De l’extérieur, ils ne ressemblent même pas à des fermes : ce sont des blocs de béton, hauts de plusieurs étages, cachés dans une sous-espèce d’une grotte au milieu d’une montagne au cœur reculé de la Chine. À l’intérieur de la tour de Yangxiang il y a une production porcine hyper-intensive, destinée à répondre à la demande croissante de viande du peuple chinois. C’est autour de cette structure hyper-technologique, symbole du progrès humain, que se développe une histoire qui traverse les quatre continents de la planète et montre comment le système alimentaire mondial met en danger de manière irréversible le fragile équilibre de la planète et contribue aux crises mondiales actuelles telles que comme le changement climatique, les épidémies et l’effondrement de la biodiversité.

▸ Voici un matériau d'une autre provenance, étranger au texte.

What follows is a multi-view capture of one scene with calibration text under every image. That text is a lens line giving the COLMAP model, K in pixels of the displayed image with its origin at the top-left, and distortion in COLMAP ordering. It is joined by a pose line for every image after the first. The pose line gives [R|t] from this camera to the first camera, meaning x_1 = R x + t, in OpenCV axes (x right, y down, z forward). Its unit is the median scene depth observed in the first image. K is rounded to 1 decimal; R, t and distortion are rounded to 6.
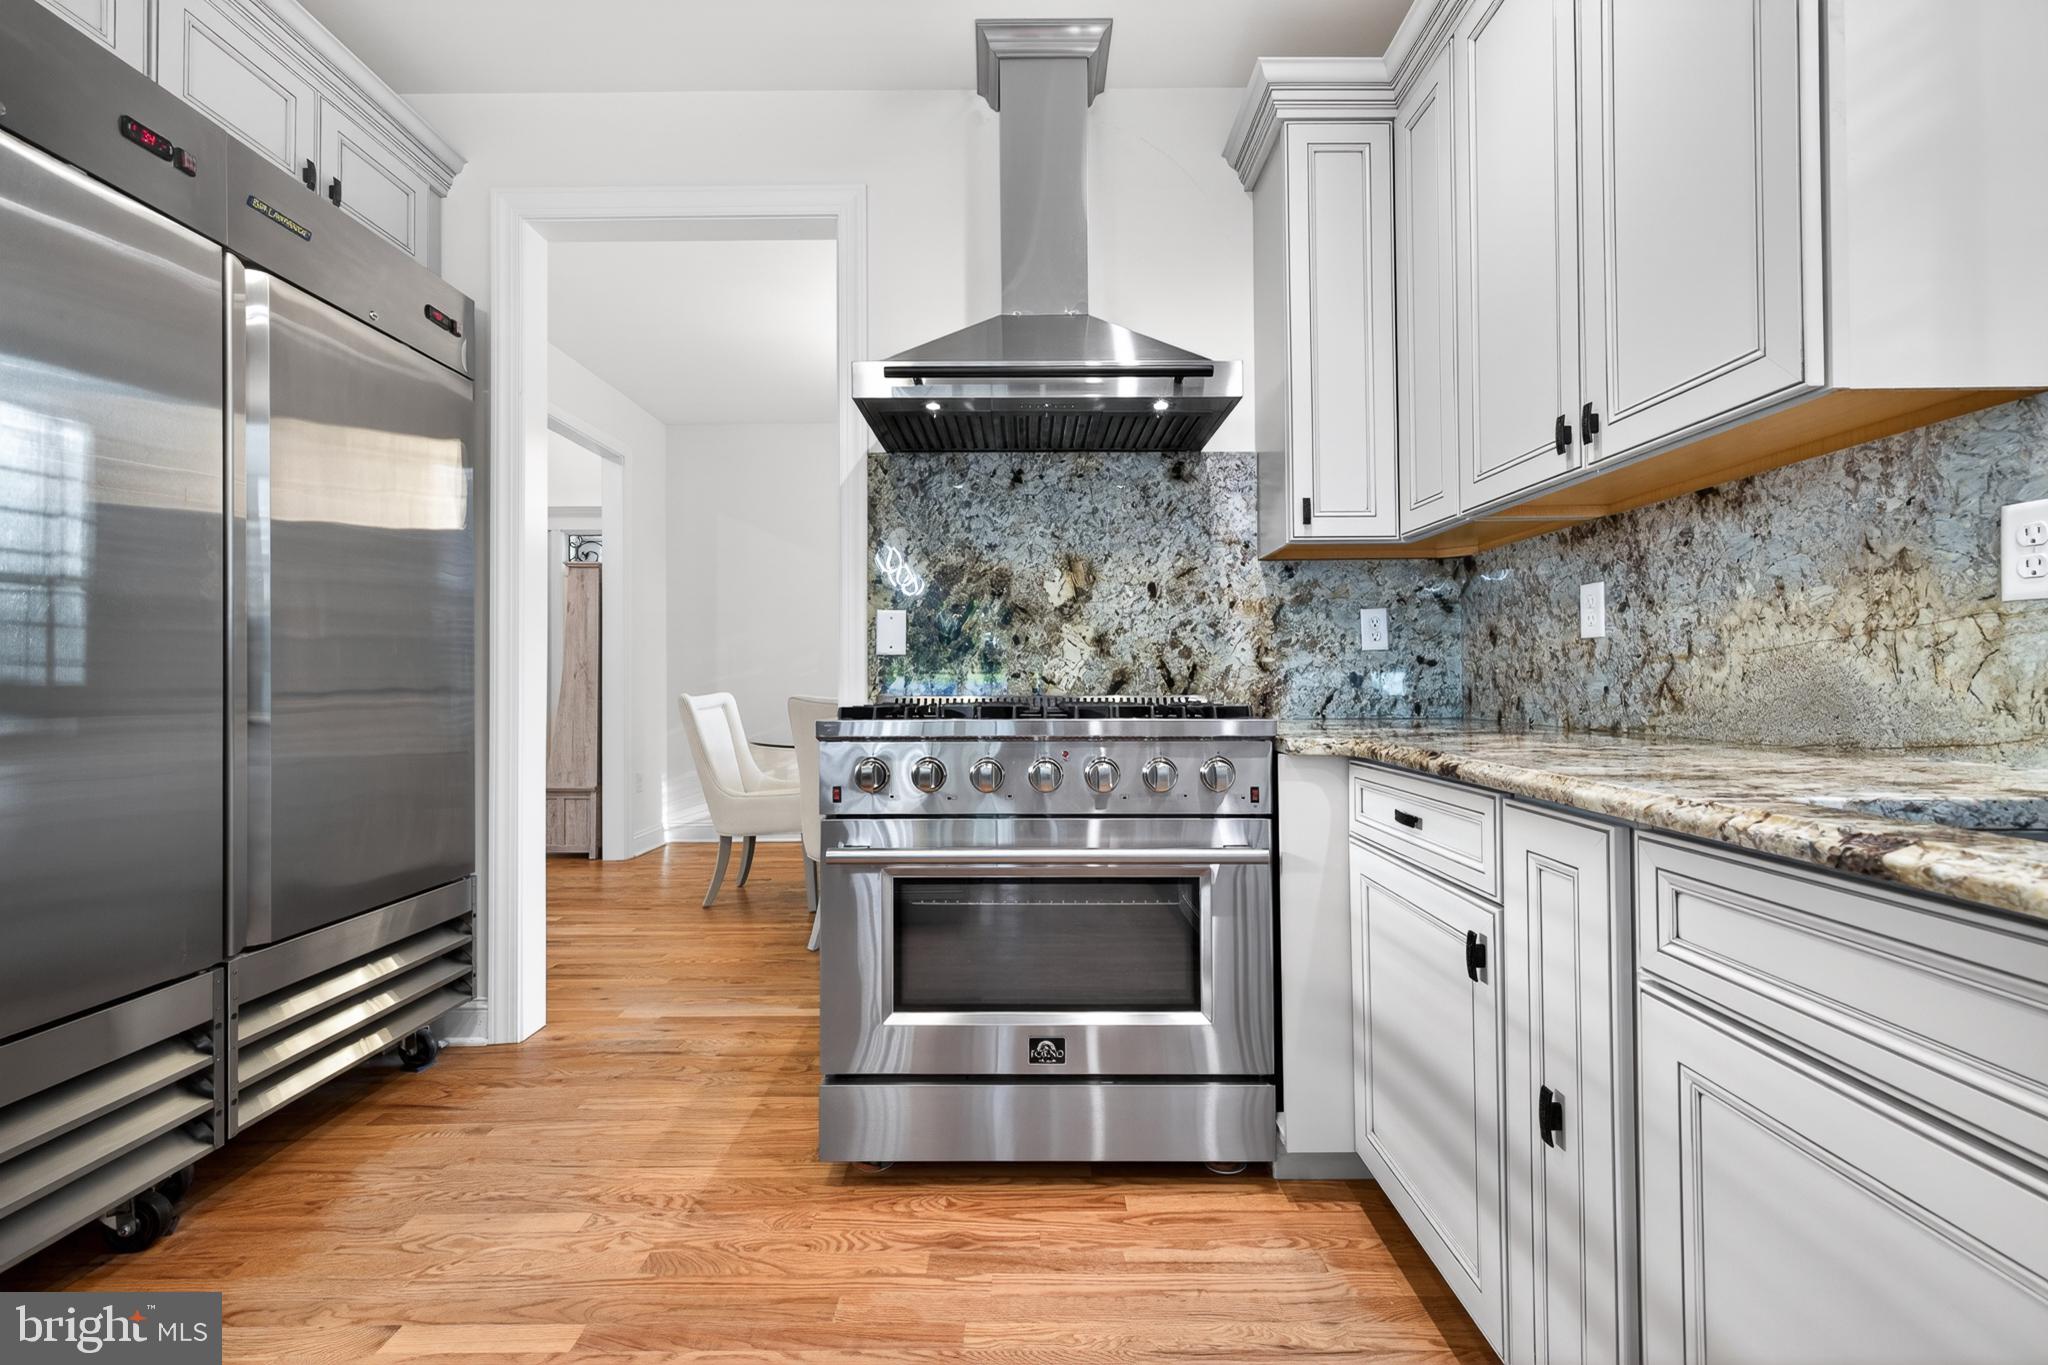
lens RADIAL K [[851.1, 0, 1025.5], [0, 851.1, 672.4], [0, 0, 1]] dist [0.004834, -0.000191]
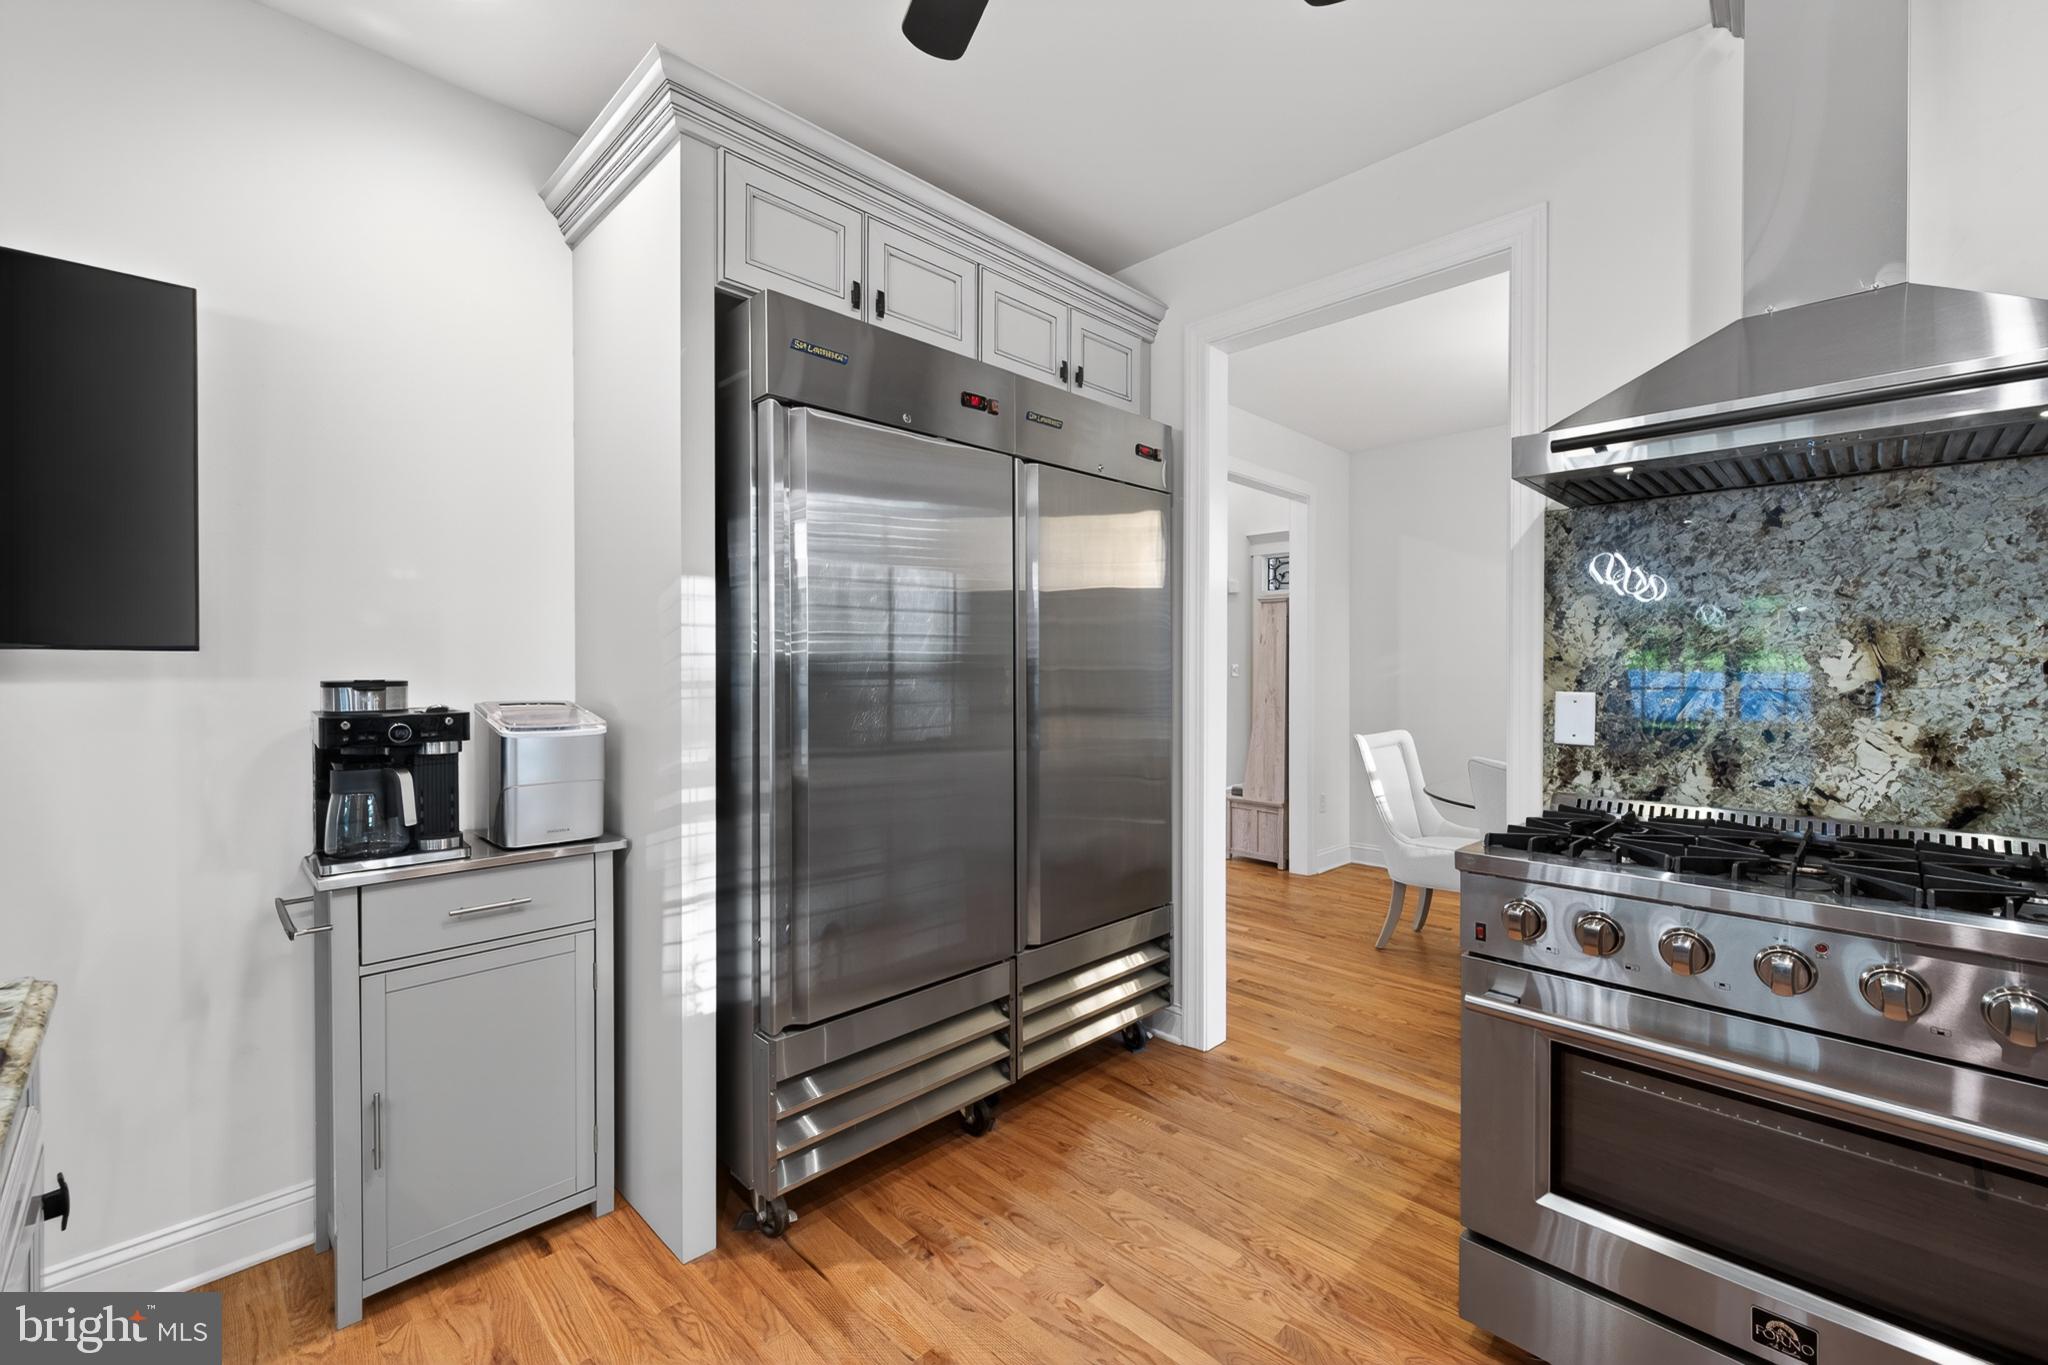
lens RADIAL K [[851.1, 0, 1023.8], [0, 851.1, 673.7], [0, 0, 1]] dist [0.004834, -0.000191]
pose [[0.708469, 0.008268, -0.705694, 0.055352], [0.004835, 0.999851, 0.016569, -0.109798], [0.705726, -0.015150, 0.708323, 0.000748]]
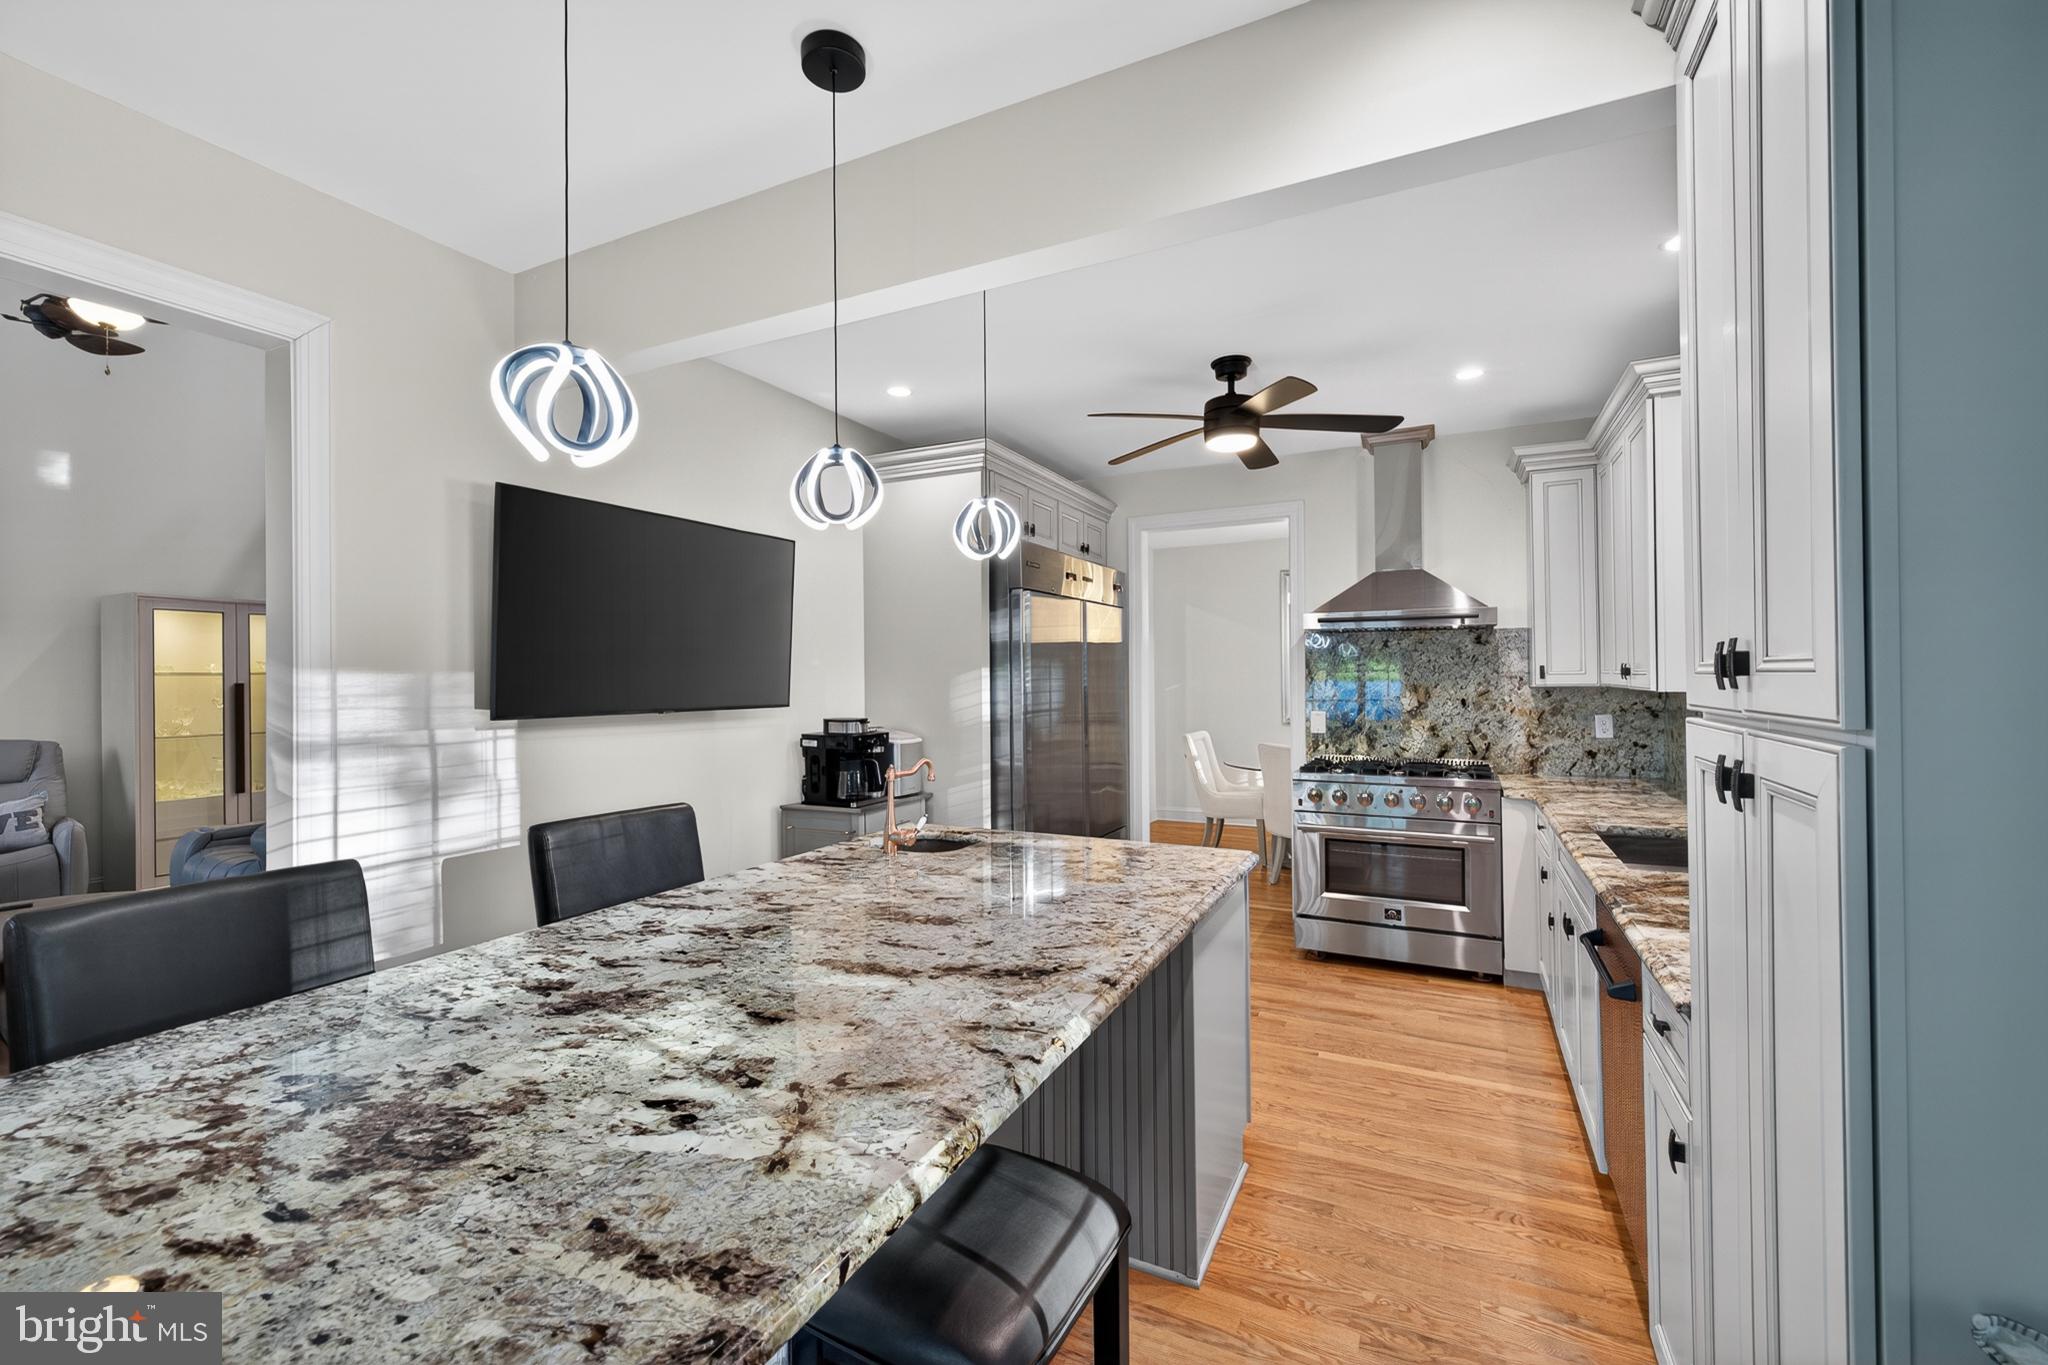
lens RADIAL K [[851.1, 0, 1023.6], [0, 851.1, 676.3], [0, 0, 1]] dist [0.004834, -0.000191]
pose [[0.897154, -0.004224, -0.441698, 0.109240], [0.009290, 0.999914, 0.009307, -0.182839], [0.441621, -0.012453, 0.897115, -1.130947]]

Le but de une terre – Tout est connecté et l’équipe de Augustin est de démontrer l’urgence d’une restructuration systémique et totale, contrecarrant les phénomènes d’hyperproduction et d’hyperconsommation, qui ont actuellement un effet crucial sur l’équilibre de la planète. En ce sens, les choix individuels sont très importants, suggérerait le documentaire, et il est certainement nécessaire d’informer les nouvelles générations à cet égard. Si le nombre de personnes qui veulent faire des choix bio chaque jour augmente de façon exponentielle, tôt ou tard les entreprises devront s’adapter et l’opinion publique en sera affectée, dit-il. Augustin

La division du film en chapitres aide à clarifier l’acte d’accusation de une terre qui décide de manière très intelligente de s’appuyer sur l’expression d’un même concept sous des angles différents, pour faire émerger les différentes facettes d’un thème si délicat aujourd’hui. Ainsi, la déforestation, l’augmentation des épidémies et la perte d’accès à la nourriture pour différentes couches de la population mondiale sont réunies dans un seul documentaire, qui peut rapprocher même les plus jeunes de ces problèmes actuels, grâce à une sécheresse et il préfère la véracité des faits, plutôt que le sensationnalisme sensationnel.

Aujourd’hui, nous sommes plus conscients que jamais que nous vivons sur une petite planète, où ce qui se passe tôt ou tard dans une forêt à l’autre bout du monde affecte également notre vie quotidienne. One Earth veut raconter exactement ces connexions tout en exposant les nombreuses formes de violence qui sous-tendent le mode de vie non durable de notre espèce dans notre seule maison.